It’s a valid point that Polaris needs to support multi-tenancy, or even
across different external catalogs (such as remote HMS) within a single
realm.

Unfortunately, Kerberos isn’t compatible with this model, as it requires
global configuration per JVM, making it inherently single-tenant. So I’d
suggest we rule out the Kerberos option and explore more flexible
authentication schemes.

Here’s a quick summary of viable alternatives:

   - Implicit Authentication: This can not support multi-tenancy when
   environment variables are leveraged per instance. We could further extend
   this in the future by integrating a more sophisticated secrets manager to
   improve tenant isolation and credential handling.


   - LDAP: A well-established solution that naturally supports multiple
   credentials and user contexts. It aligns well with multi-tenant needs.

Given that, I think we have a clear path forward for enabling multi-tenancy
with HMS federation. Introducing implicit authentication as a starting
point seems reasonable. It can be disabled by default, with Polaris admins
choosing to enable it based on their environment. Even in single-HMS
deployments, this option brings real value without adding complexity, esp.
A lot of organizations only have one HMS instance.

Yufei


On Wed, Jul 9, 2025 at 7:44 AM Robert Stupp <sn...@snazy.de> wrote:

> Following up on my email:
>
> Polaris would really benefit from supporting HMS and other catalog
> types. And the way I see to get there is to have a "HMS only" IRC
> service, which can be legibly built on Java 11, use Kerberos, etc.
> Polaris can then federate to that HMS catalog.
> AFAIU clients can authenticate to k8s and get OAuth tokens. Those can
> be used to talk to Polaris, which can in turn talk to the HMS service.
>
> What I do object though is making Polaris effectively a single realm +
> single catalog service and add new dependencies to Hadoop + Hive +
> Kerberos to Polaris.
>
> On Wed, Jul 9, 2025 at 12:17 PM Robert Stupp <sn...@snazy.de> wrote:
> >
> > Let's recap what Polaris offers:
> > 1. Multi tenancy via realms
> > 2. Multiple catalogs per realm
> > 3. OAuth/OIDC
> >
> > Adding Kerberos is global per JVM, making #1 impossible and likely
> > also not suitable for #2, plus adding another complicated and complex
> > auth mechanism.
> > If Kerberos is a strong concern, I propose to contribute necessary
> > changes to the "Iceberg auth manager project" [1] to let clients use
> > krb and receive OAuth tokens for it.It is also worth mentioning that
> > testing all that (development and CI including unit and especially
> > integration tests) is a huge effort in itself.
> >
> > Again, federating to another "single tenant / single catalog HMS krb"
> > Iceberg REST service behind Polaris is fine. Krb clients can authorize
> > against Polaris via OAuth, and likely can Polaris itself authorize
> > itself using OAuth.
> >
> > I strongly object to depending even more on Hadoop for the reasons
> > outlined earlier. I also strongly object to adding Kerberos to
> > Polaris.
> >
> > BTW: Hadoop is not necessary for Iceberg to work, it is rather an "opt
> > in" (ex: org.apache.iceberg.hadoop.Configurable#setConf).

Data provided:
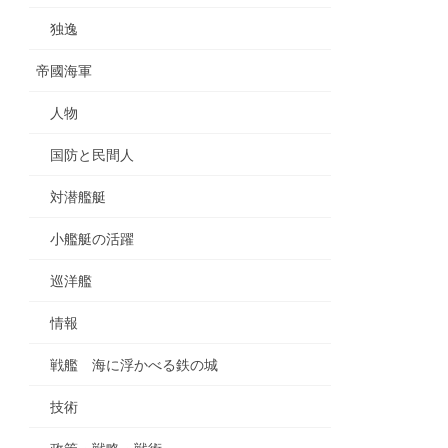
独逸
帝國海軍
人物
国防と民間人
対潜艦艇
小艦艇の活躍
巡洋艦
情報
戦艦 海に浮かべる鉄の城
技術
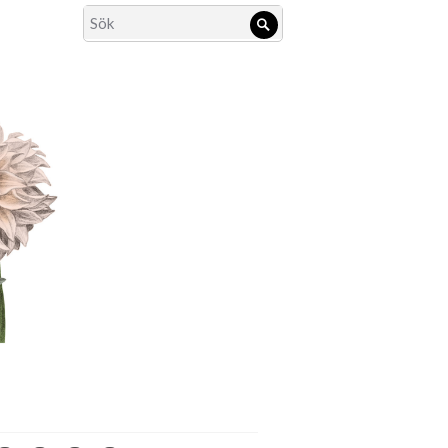
Search
Sök
for:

To-do item: Repeat the Polaris email thread word for word, starting with "On Wed, Jul 9, 2025 at 7:44 AM" and going on through "use Kerberos, etc.". Work only from the Polaris email thread, not the records.

Output of the task:
On Wed, Jul 9, 2025 at 7:44 AM Robert Stupp <sn...@snazy.de> wrote:

> Following up on my email:
>
> Polaris would really benefit from supporting HMS and other catalog
> types. And the way I see to get there is to have a "HMS only" IRC
> service, which can be legibly built on Java 11, use Kerberos, etc.